:: Task material ::
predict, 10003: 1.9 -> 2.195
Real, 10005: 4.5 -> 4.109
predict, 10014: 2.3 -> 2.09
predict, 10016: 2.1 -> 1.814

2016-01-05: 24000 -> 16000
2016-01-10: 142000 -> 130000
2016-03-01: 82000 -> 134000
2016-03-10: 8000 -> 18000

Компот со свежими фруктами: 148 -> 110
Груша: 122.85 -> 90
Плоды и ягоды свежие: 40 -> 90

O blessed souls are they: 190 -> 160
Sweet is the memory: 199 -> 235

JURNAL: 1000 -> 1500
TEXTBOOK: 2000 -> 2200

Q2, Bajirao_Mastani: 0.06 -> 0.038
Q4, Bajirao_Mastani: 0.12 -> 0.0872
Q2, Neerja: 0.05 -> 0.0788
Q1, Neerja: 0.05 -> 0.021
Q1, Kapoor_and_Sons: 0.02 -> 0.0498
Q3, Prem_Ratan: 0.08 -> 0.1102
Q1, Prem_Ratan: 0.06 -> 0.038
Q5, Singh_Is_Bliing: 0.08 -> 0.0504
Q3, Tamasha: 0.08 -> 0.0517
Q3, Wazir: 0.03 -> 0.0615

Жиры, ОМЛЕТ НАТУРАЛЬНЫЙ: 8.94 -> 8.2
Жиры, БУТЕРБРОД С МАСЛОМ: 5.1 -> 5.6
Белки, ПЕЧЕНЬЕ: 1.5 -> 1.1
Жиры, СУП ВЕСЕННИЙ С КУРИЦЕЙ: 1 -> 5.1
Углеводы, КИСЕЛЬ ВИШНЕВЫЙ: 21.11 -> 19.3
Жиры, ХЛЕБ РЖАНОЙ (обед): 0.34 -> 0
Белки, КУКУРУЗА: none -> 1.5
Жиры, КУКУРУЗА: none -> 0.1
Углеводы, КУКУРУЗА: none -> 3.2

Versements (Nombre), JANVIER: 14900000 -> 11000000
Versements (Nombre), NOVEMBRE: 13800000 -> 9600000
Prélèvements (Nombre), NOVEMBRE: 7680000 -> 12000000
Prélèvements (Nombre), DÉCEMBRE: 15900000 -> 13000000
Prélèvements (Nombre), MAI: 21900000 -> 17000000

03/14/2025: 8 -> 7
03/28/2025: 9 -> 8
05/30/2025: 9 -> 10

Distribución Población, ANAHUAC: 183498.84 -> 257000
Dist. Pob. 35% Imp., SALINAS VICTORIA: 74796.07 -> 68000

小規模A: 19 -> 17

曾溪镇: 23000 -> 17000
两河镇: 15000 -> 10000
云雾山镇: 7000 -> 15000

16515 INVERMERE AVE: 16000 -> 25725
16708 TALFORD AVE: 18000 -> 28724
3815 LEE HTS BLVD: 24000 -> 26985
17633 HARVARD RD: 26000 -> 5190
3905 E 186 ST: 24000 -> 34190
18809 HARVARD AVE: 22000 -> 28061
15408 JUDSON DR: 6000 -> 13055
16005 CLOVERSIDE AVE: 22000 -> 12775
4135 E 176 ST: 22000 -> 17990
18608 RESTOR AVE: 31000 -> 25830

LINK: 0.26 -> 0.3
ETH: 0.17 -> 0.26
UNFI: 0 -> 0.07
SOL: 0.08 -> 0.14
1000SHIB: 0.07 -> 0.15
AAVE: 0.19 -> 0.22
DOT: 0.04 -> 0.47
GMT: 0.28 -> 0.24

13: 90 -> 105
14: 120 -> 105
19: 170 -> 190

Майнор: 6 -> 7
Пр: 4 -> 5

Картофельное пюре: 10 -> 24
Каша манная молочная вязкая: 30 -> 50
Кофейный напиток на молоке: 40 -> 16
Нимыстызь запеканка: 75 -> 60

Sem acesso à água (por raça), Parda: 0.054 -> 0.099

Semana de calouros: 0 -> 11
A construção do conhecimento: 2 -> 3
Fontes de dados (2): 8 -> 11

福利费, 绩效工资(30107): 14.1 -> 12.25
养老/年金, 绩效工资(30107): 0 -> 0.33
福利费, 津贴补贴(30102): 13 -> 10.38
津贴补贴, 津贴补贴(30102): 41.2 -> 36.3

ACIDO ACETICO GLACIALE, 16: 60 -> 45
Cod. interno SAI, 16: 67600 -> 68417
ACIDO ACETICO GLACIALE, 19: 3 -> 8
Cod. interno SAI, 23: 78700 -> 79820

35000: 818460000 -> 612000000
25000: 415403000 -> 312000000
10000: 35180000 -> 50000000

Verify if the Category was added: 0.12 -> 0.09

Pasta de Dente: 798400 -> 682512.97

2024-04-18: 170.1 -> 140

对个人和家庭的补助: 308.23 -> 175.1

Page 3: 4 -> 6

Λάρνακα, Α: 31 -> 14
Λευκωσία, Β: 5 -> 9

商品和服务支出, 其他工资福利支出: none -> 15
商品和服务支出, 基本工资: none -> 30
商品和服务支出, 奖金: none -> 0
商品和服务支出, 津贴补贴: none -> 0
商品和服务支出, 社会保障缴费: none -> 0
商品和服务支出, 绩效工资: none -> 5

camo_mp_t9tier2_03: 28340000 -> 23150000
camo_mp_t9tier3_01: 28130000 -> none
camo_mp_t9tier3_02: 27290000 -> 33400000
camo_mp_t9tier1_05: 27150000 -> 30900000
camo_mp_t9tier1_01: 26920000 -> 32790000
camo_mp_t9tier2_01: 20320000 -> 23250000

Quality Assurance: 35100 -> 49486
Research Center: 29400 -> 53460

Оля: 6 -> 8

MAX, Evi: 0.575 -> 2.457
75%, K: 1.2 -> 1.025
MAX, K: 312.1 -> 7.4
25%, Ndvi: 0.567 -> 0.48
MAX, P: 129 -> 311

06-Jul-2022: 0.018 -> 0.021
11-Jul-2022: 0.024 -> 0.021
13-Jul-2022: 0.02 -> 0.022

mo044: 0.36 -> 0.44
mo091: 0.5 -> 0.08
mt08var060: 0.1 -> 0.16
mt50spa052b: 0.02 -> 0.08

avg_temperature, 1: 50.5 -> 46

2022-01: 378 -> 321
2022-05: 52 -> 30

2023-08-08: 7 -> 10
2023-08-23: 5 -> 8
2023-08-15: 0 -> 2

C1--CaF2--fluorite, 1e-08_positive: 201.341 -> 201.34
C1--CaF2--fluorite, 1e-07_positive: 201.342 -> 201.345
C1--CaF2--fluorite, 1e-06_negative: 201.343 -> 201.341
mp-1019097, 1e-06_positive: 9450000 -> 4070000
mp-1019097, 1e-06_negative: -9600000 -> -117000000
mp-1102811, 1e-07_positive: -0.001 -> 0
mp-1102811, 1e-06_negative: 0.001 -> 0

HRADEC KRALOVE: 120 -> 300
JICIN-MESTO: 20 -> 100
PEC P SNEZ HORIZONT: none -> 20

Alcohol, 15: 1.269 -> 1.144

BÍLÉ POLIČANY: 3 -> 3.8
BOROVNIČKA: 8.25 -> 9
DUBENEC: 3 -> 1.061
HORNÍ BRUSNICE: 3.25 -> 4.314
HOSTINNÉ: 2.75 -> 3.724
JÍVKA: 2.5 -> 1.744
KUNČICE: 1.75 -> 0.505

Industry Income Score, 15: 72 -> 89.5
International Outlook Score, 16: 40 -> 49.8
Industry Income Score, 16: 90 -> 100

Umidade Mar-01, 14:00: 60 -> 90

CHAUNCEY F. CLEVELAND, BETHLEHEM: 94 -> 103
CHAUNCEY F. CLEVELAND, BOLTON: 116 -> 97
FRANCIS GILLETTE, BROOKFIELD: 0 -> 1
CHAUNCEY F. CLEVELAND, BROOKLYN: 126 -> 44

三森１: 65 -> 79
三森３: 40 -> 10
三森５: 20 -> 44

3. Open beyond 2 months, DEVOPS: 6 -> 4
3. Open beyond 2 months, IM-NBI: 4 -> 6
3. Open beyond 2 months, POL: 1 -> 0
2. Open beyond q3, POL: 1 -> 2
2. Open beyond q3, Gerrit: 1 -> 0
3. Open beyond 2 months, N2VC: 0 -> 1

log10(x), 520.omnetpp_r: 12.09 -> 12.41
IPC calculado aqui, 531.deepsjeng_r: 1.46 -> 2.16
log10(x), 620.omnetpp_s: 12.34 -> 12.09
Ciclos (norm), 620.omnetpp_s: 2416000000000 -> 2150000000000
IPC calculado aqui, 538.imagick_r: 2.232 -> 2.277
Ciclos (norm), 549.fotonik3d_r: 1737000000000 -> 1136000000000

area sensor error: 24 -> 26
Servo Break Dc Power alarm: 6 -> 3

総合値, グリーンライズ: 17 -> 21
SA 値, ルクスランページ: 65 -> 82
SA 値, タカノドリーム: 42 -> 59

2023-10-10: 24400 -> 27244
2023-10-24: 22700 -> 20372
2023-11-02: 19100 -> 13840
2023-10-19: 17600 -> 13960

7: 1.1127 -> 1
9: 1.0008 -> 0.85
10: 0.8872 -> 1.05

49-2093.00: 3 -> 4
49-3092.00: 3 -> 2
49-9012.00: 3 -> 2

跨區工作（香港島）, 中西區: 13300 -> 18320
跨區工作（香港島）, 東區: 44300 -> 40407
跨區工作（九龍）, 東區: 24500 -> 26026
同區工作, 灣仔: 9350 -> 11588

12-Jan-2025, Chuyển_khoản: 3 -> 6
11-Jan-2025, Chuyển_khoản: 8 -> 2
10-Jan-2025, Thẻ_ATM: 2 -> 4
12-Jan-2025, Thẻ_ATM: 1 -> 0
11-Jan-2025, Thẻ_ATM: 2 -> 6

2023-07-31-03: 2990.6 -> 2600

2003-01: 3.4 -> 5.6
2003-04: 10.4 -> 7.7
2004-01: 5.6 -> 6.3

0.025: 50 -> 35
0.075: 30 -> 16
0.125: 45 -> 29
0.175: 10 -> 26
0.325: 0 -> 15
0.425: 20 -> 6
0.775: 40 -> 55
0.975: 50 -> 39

:: The problem ::
Copy every line above in which the string "Жиры" shows up.

:: Exercise result ::
Жиры, ОМЛЕТ НАТУРАЛЬНЫЙ: 8.94 -> 8.2
Жиры, БУТЕРБРОД С МАСЛОМ: 5.1 -> 5.6
Жиры, СУП ВЕСЕННИЙ С КУРИЦЕЙ: 1 -> 5.1
Жиры, ХЛЕБ РЖАНОЙ (обед): 0.34 -> 0
Жиры, КУКУРУЗА: none -> 0.1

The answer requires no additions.